Part one of this article analyzes the right-wing counterrevolution that defeated the radical currents of the “long 1960s.” Drawing on Corey Robin and Paulo Virno’s theories of conservatism and counterrevolution, I argue that we cannot see the New Right counterrevolution as a simple return to the past, but rather as the creation of a new social order that recuperated warped elements of the radicalism to which it reacted. In the United States, this took the form of neoliberal economics, masculine individualism articulated alongside a moral defense of the nuclear family, recuperation of elements of the feminist and civil rights movements, and a repressive law and order politics that embraced mass incarceration as a “fix” for both the radical left and the economic crisis.

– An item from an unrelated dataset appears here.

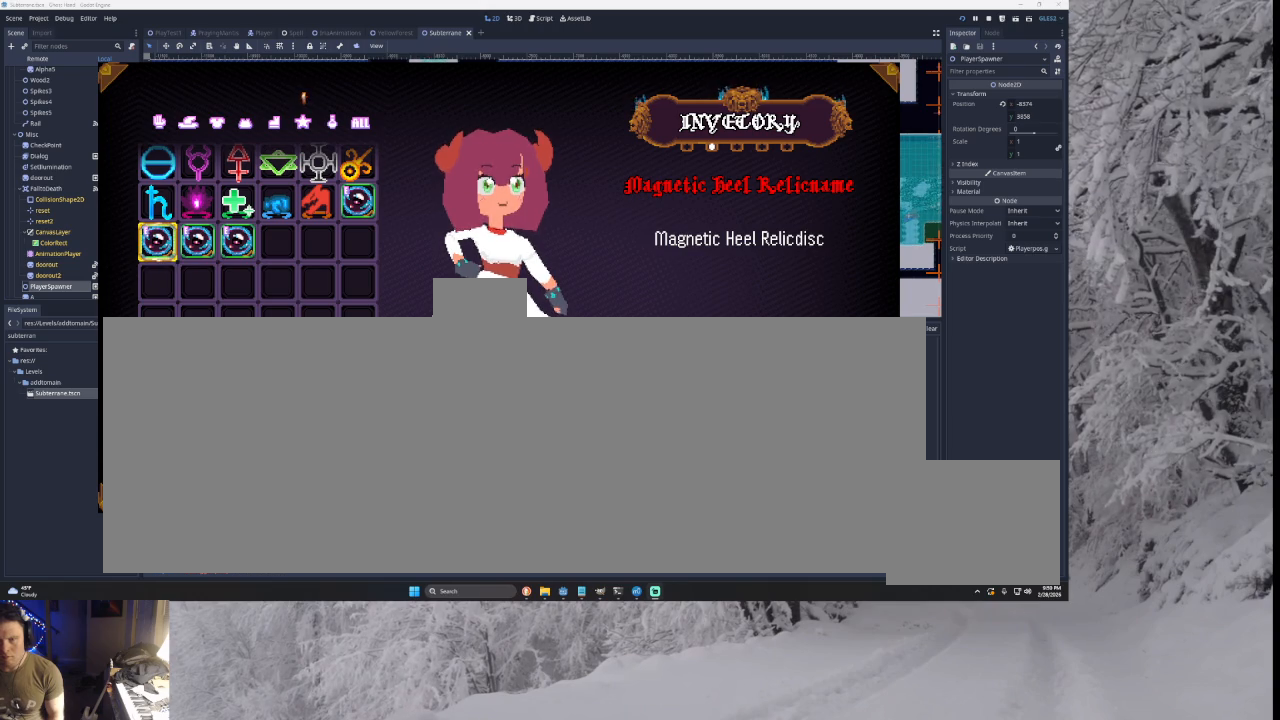
{"buttons": [], "left_stick": "center", "right_stick": "center", "events": [[333, "DPAD_LEFT", "down"], [467, "DPAD_LEFT", "up"]]}
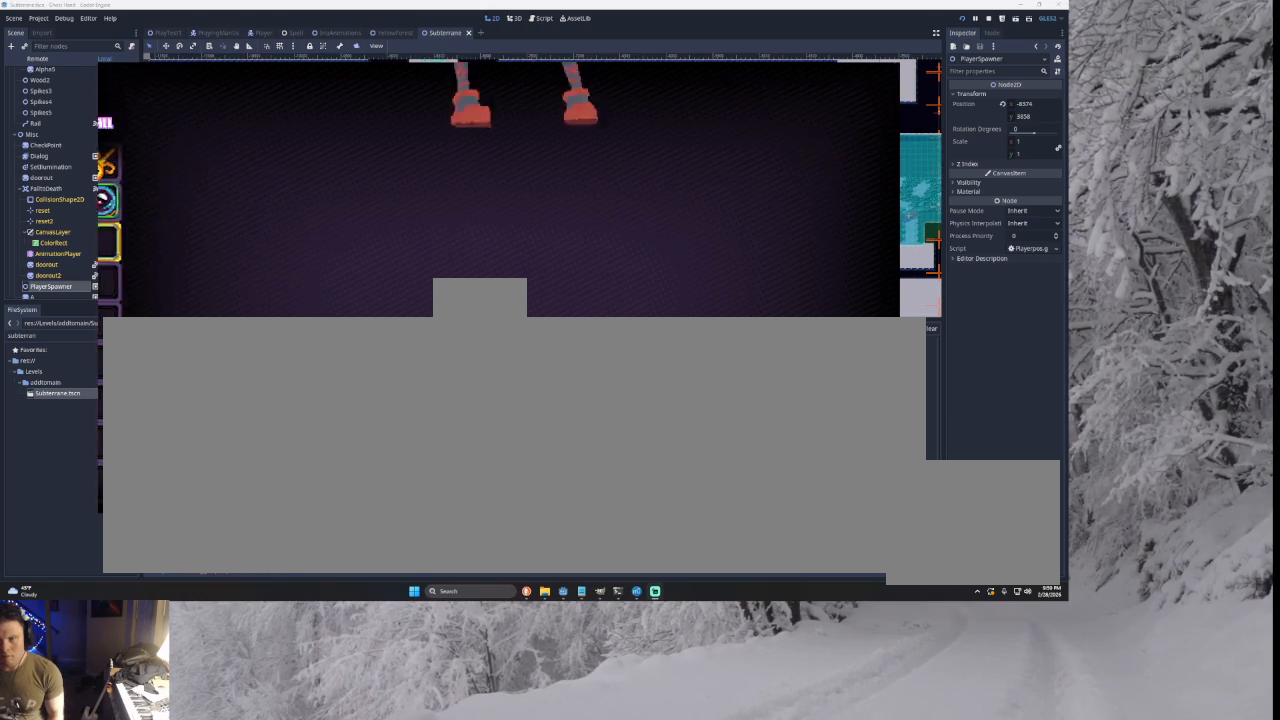
{"buttons": [], "left_stick": "center", "right_stick": "center", "events": [[300, "TRIANGLE", "down"], [433, "TRIANGLE", "up"]]}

In part two, I explore the evolution of the radical left in this period in order to understand the growing shift from Marxist to anarchist common sense. After analyzing the defeat of the Marxist-Leninist and national liberation movements of the long 1960s, I discuss five examples of the revitalization of anarchism and its underground development in a variety of movement spaces: the birth of Black/New Afrikan Anarchism from imprisoned ex-Black Panthers; the rise of anarcha-feminism in the women’s liberation movement; the growth of eco-anarchism; the role of punk in popularizing anarchism; and the foundation of nation-wide revolutionary social anarchist organizations like Love and Rage. Through these five cases—which each warrant an extended treatment beyond this article’s scope—I analyze a shift in the radical left towards an anarchistic politics which decenters and disavows the state in favor of grassroots dual power, direct self-determination, mutual aid, and non-hierarchical organization. This reorientation can only be understood by situating it in the context of the broad historical transformations of the post-1960s counterrevolution. I ultimately argue that anarchism was revitalized in the late twentieth century because it provided compelling, non-state-oriented answers to the new problems posed by the counterrevolution and the crisis of state socialism.